Allerdings können sich auch die Offiziere der Bundeswehr nicht mehr länger weg ducken. Während die Führung des Bundesverteidigungsministeriums seit Antritt des neuen Ministers in die mediale Offensive geht, und – richtiger Weise – verstärkt Generäle in den Medien zu Wort kommen lässt, verharrt die Truppe anscheinend in Schreckstarre. Wo sind die Beiträge studierender Offiziere der Bundeswehruniversitäten zur Debatte? Warum artikulieren sich weder die Kompaniechefs noch die Bataillonskommandeure, von den Admiral- und Generalstabslehrgängen ganz zu schweigen? Ihre Appelle werden dringend gebraucht, und sie müssen nicht, nein sie dürfen nicht, nur der medialen Verwertungslogik folgen. Aber nach Innen und Außen muss die Bundeswehr als Armee im Einsatz ihr Selbstverständnis neu gründen und darf sich nicht weiter durch die politische Konsensmaschine ihrer Identität entledigen lassen. Sonst drohen weitere Einsätze ohne Ziel, deren Ursachen u.a. Klaus Naumann präzise beschreibt, und aus dem – richtigen – Primat der Politik wird die kritiklose Unterwerfung unter kurzatmige Mandate einer Führung ohne erkennbare Strategie.

Bewegend

Wer wissen will, was so genannte kriegsähnliche Zustände mit Menschen machen, muss sich dringend die 37 Grad-Reportage des ZDF anschauen. Das ist exzellentes Fernsehen. Und es vermittelt einen nachhaltigen Eindruck vom Spannungsverhältnis zwischen abstrakten politischen Formulierungen und dem konkreten Erleben der Soldaten in Afghanistan. Außerdem zeigt der Beitrag mit dem Titel „Kein Schritt ohne Risiko“ sehr kluge und tapfere und vor allem reflektierte Soldaten. Vorbildlich.
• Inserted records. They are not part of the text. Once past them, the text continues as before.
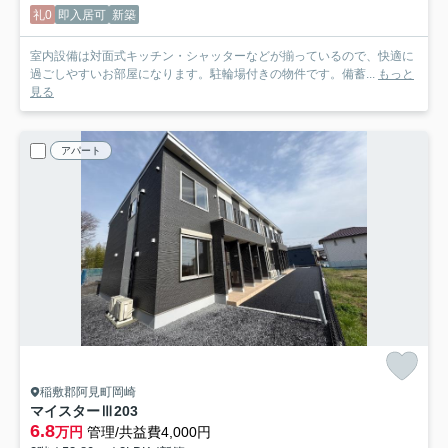
礼0
即入居可
新築
室内設備は対面式キッチン・シャッターなどが揃っているので、快適に
過ごしやすいお部屋になります。駐輪場付きの物件です。備蓄...
もっと
見る
アパート
稲敷郡阿見町岡崎
マイスターⅢ
203
6.8
万円
管理/共益費4,000円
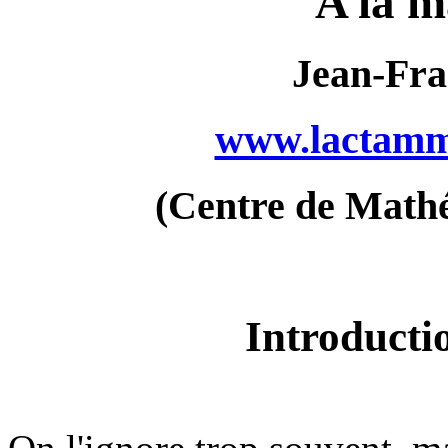
A la m
Jean-Fra
www.lactamme
(Centre de Math
Introductio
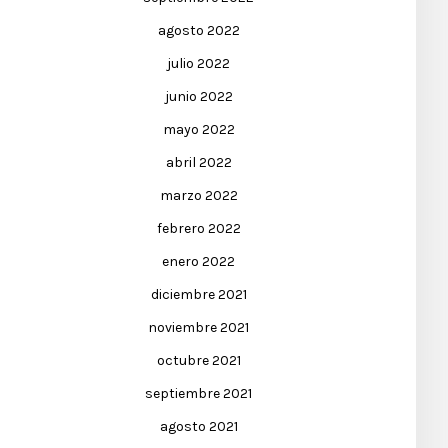
agosto 2022
julio 2022
junio 2022
mayo 2022
abril 2022
marzo 2022
febrero 2022
enero 2022
diciembre 2021
noviembre 2021
octubre 2021
septiembre 2021
agosto 2021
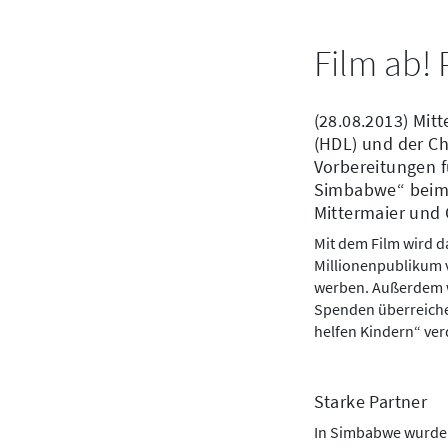
Film ab!
(28.08.2013) Mit
(HDL) und der Ch
Vorbereitungen fü
Simbabwe“ beim R
Mittermaier und 
Mit dem Film wird d
Millionenpublikum v
werben. Außerdem w
Spenden überreiche
helfen Kindern“ ver
Starke Partner
In Simbabwe wurden 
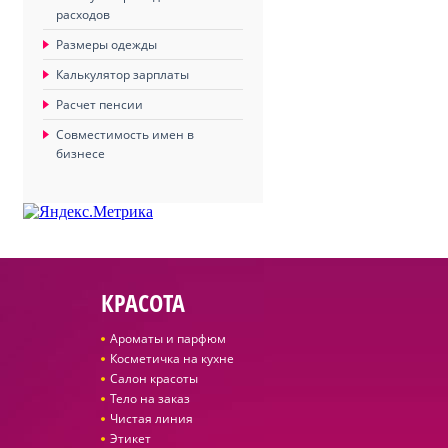
расходов
Размеры одежды
Калькулятор зарплаты
Расчет пенсии
Совместимость имен в
бизнесе
КРАСОТА
Ароматы и парфюм
Косметичка на кухне
Салон красоты
Тело на заказ
Чистая линия
Этикет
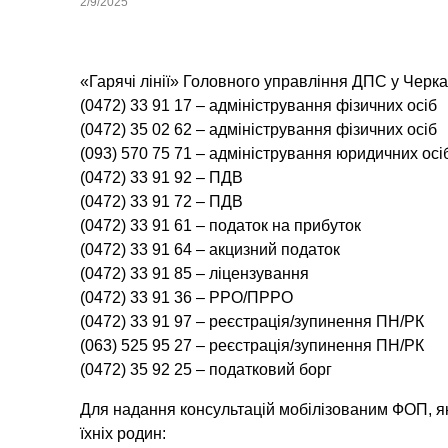
2/9/2025
«Гарячі лінії» Головного управління ДПС у Черка
(0472) 33 91 17 – адміністрування фізичних осіб
(0472) 35 02 62 – адміністрування фізичних осіб
(093) 570 75 71 – адміністрування юридичних осі
(0472) 33 91 92 – ПДВ
(0472) 33 91 72 – ПДВ
(0472) 33 91 61 – податок на прибуток
(0472) 33 91 64 – акцизний податок
(0472) 33 91 85 – ліцензування
(0472) 33 91 36 – РРО/ПРРО
(0472) 33 91 97 – реєстрація/зупинення ПН/РК
(063) 525 95 27 – реєстрація/зупинення ПН/РК
(0472) 35 92 25 – податковий борг
Для надання консультацій мобілізованим ФОП, як
їхніх родин:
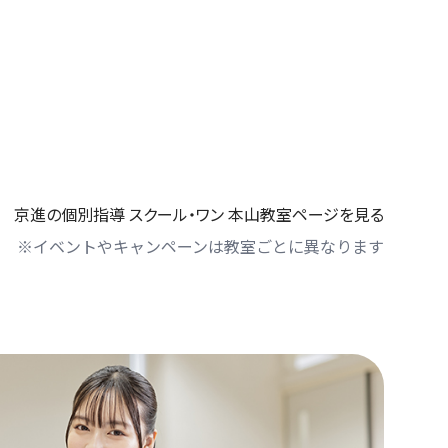
京進の個別指導 スクール・ワン 本山教室ページを見る
※イベントやキャンペーンは教室ごとに異なります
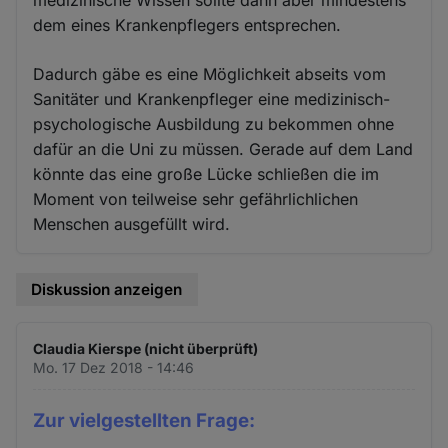
medizinische Wissen sollte dann aber mindestens
dem eines Krankenpflegers entsprechen.
Dadurch gäbe es eine Möglichkeit abseits vom
Sanitäter und Krankenpfleger eine medizinisch-
psychologische Ausbildung zu bekommen ohne
dafür an die Uni zu müssen. Gerade auf dem Land
könnte das eine große Lücke schließen die im
Moment von teilweise sehr gefährlichlichen
Menschen ausgefüllt wird.
Diskussion anzeigen
Claudia Kierspe (nicht überprüft)
Mo. 17 Dez 2018 - 14:46
Zur vielgestellten Frage:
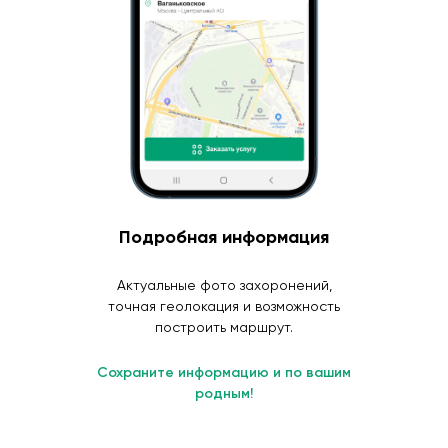
Подробная информация
Актуальные фото захоронений,
точная геолокация и возможность
построить маршрут.
Сохраните информацию и по вашим
родным!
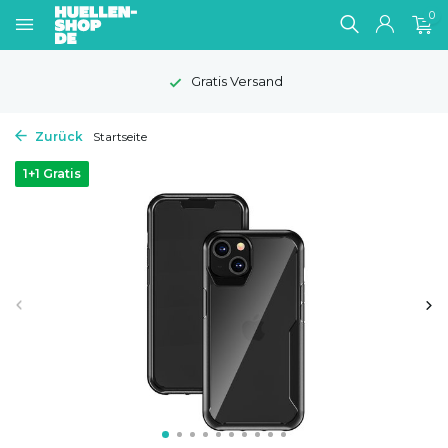
0
Gratis Versand
Zurück
Startseite
1+1 Gratis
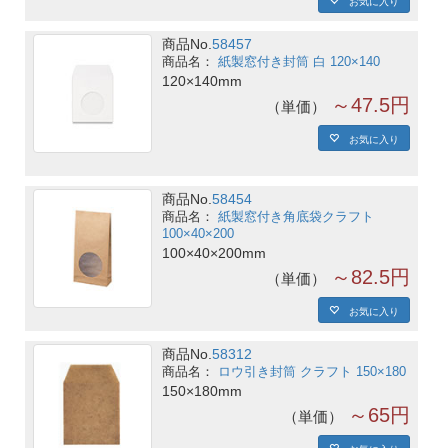
商品No.
58457
紙製窓付き封筒 白 120×140
120×140mm
～47.5円
単価
お気に入り
商品No.
58454
紙製窓付き角底袋クラフト
100×40×200
100×40×200mm
～82.5円
単価
お気に入り
商品No.
58312
ロウ引き封筒 クラフト 150×180
150×180mm
～65円
単価
お気に入り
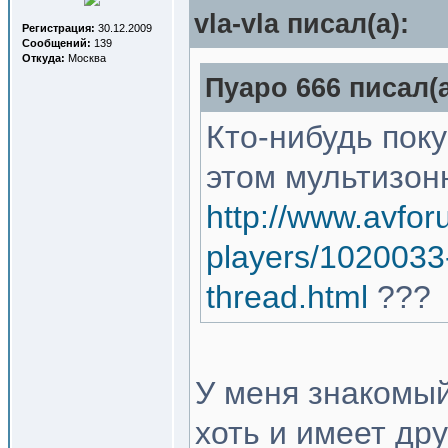
vla-vla писал(a):
Регистрация:
30.12.2009
Сообщений:
139
Откуда:
Москва
Пуаро 666 писал(a
Кто-нибудь пок
этом мультизон
http://www.avfor
players/1020033
thread.html
???
У меня знакомый
хоть и имеет др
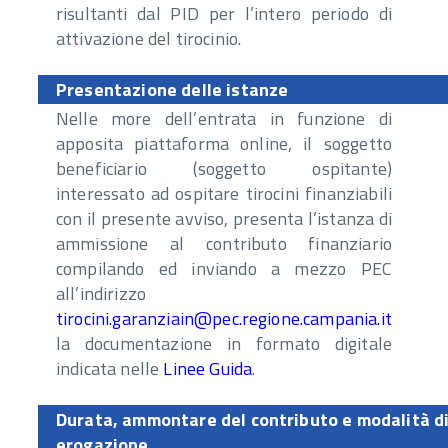
risultanti dal PID per l’intero periodo di
attivazione del tirocinio.
Presentazione delle istanze
Nelle more dell’entrata in funzione di
apposita piattaforma online, il soggetto
beneficiario (soggetto ospitante)
interessato ad ospitare tirocini finanziabili
con il presente avviso, presenta l’istanza di
ammissione al contributo finanziario
compilando ed inviando a mezzo PEC
all’indirizzo
tirocini.garanziain@pec.regione.campania.it
la documentazione in formato digitale
indicata nelle
Linee Guida
.
Durata, ammontare del contributo e modalità d
erogazione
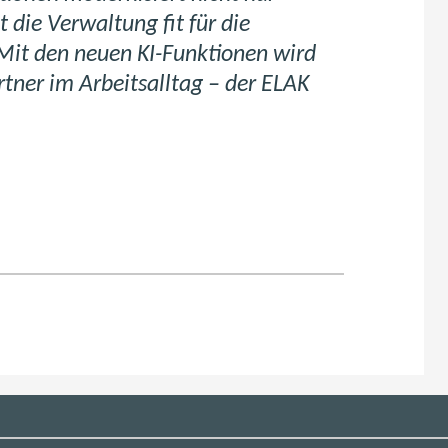
 die Verwaltung fit für die
it den neuen KI-Funktionen wird
tner im Arbeitsalltag – der ELAK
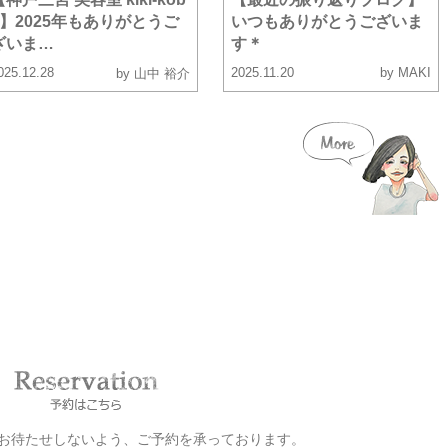
e】2025年もありがとうご
いつもありがとうございま
ざいま…
す＊
025.12.28
2025.11.20
by MAKI
by 山中 裕介
お客様をお待たせしないよう、ご予約を承っております。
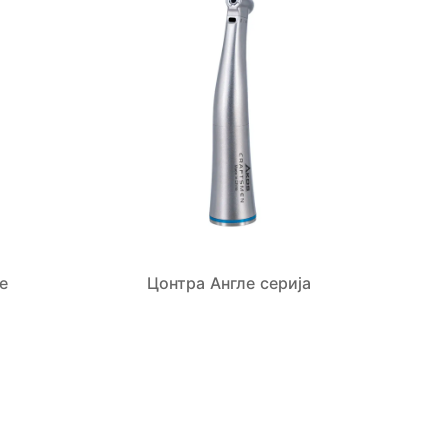
е
Цонтра Англе серија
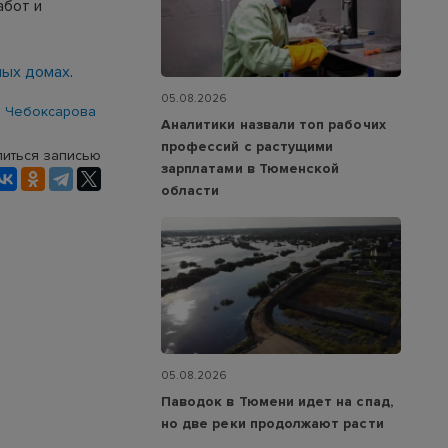
абот и
ных домах
.
05.08.2026
 Чебоксарова
Аналитики назвали топ рабочих
профессий с растущими
иться записью
зарплатами в Тюменской
области
05.08.2026
Паводок в Тюмени идет на спад,
но две реки продолжают расти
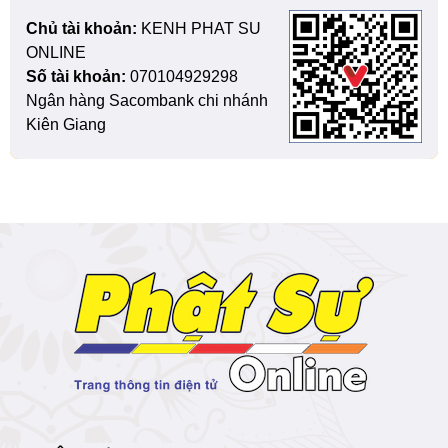
Chủ tài khoản:
KENH PHAT SU
ONLINE
Số tài khoản:
070104929298
Ngân hàng Sacombank chi nhánh
Kiên Giang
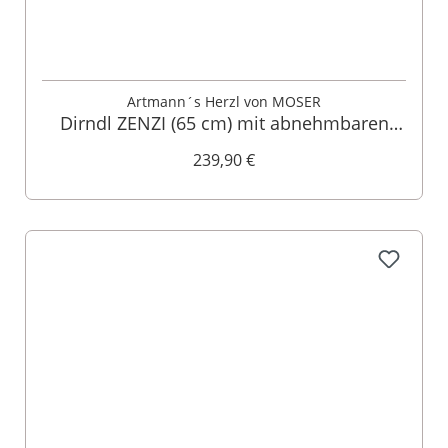
Artmann´s Herzl von MOSER
Dirndl ZENZI (65 cm) mit abnehmbaren
Flügelärmeln
239,90 €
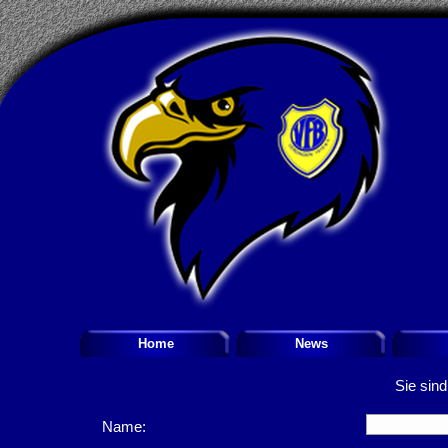
Home
News
Sie sind
Name:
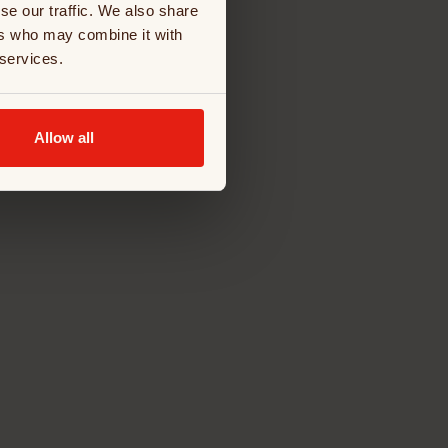
se our traffic. We also share
ers who may combine it with
 services.
Allow all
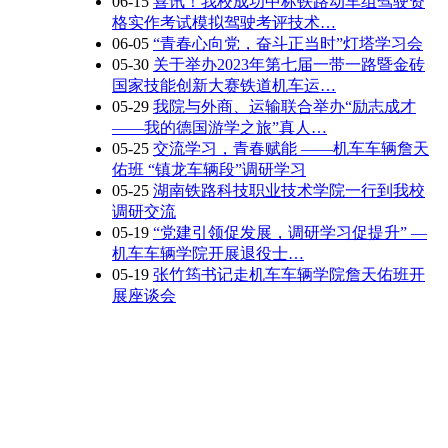
06-15
喜讯！我校成功中标铁路动车组驾驶资
格实作考试模拟驾驶考评技术…
06-05
“青春心向党，奋斗正当时”灯塔学习会
05-30
关于举办2023年第七届一带一路暨金砖
国家技能创新大赛铁道机车运…
05-29
我院与外商、运输联合举办“励志成才
——我的德国游学之旅”真人…
05-25
交流学习，青春赋能 ——机车车辆詹天
佑班 “镇龙车辆段”调研学习
05-25
湖南铁路科技职业技术学院一行到我校
调研交流
05-19
“党建引领促发展，调研学习促提升” —
机车车辆学院开展退役士…
05-19
张竹筠书记走机车车辆学院詹天佑班开
展座谈会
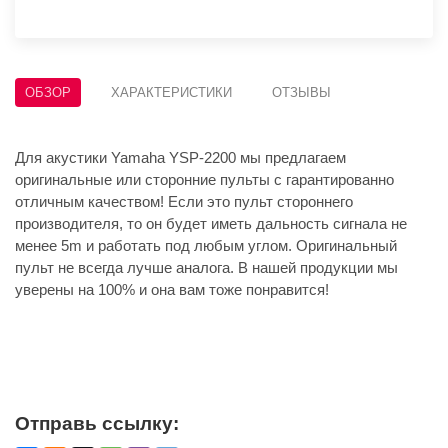
ОБЗОР
ХАРАКТЕРИСТИКИ
ОТЗЫВЫ
Для акустики Yamaha YSP-2200 мы предлагаем
оригинальные или сторонние пульты с гарантированно
отличным качеством! Если это пульт стороннего
производителя, то он будет иметь дальность сигнала не
менее 5m и работать под любым углом. Оригинальный
пульт не всегда лучше аналога. В нашей продукции мы
уверены на 100% и она вам тоже понравится!
Отправь ссылку:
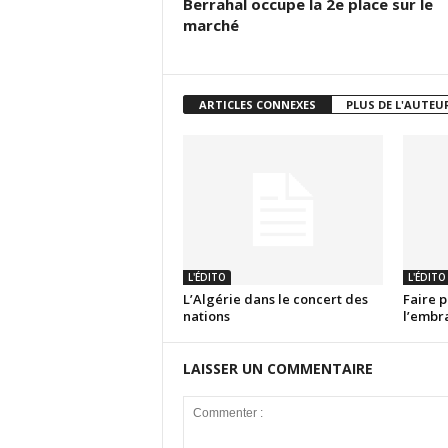
Berrahal occupe la 2e place sur le
marché
ARTICLES CONNEXES
PLUS DE L'AUTEU
L'ÉDITO
L'ÉDITO
L’Algérie dans le concert des
Faire p
nations
l’emb
LAISSER UN COMMENTAIRE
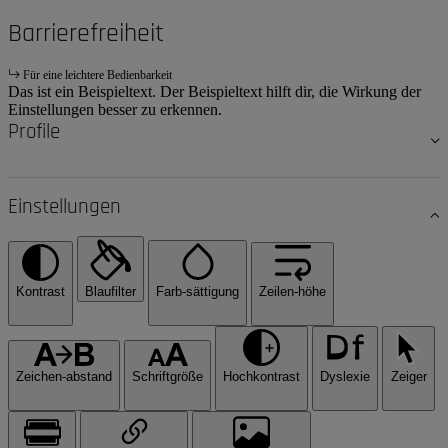
Barrierefreiheit
Für eine leichtere Bedienbarkeit
Das ist ein Beispieltext. Der Beispieltext hilft dir, die Wirkung der
Einstellungen besser zu erkennen.
Profile
Einstellungen
Kontrast
Blaufilter
Farb-sättigung
Zeilen-höhe
Zeichen-abstand
Schriftgröße
Hochkontrast
Dyslexie
Zeiger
Dazu noch ein weiterer Gedanke: Das, was deutsche (und andere) Soldatinnen und Soldaten dort erleben, erleben die Menschen in Afghanistan schon seit Jahrzehnten.

Nebel im Kopf

Nur ganz kurz: So genannte Journalisten wie die aus der Politik-Redaktion des Kölner Stadt-Anzeigers, die aus der möglichen Tatsache, dass der neue Generalinspekteur der Bundeswehr, Volker Wieker, als Chef des Stabes der ISAF seinen Job gemacht hat, eine Beteiligung an „Vernebelungsversuchen“ konstruieren wollen, haben vor allem Nebel im Kopf. Vielleicht wollen sie auch nur mal auf den Busch klopfen. Man kann nur hoffen, dass sich in Berlin niemand von derart dilettantischen Versuchen, einen Skandal zu produzieren, nervös machen lässt.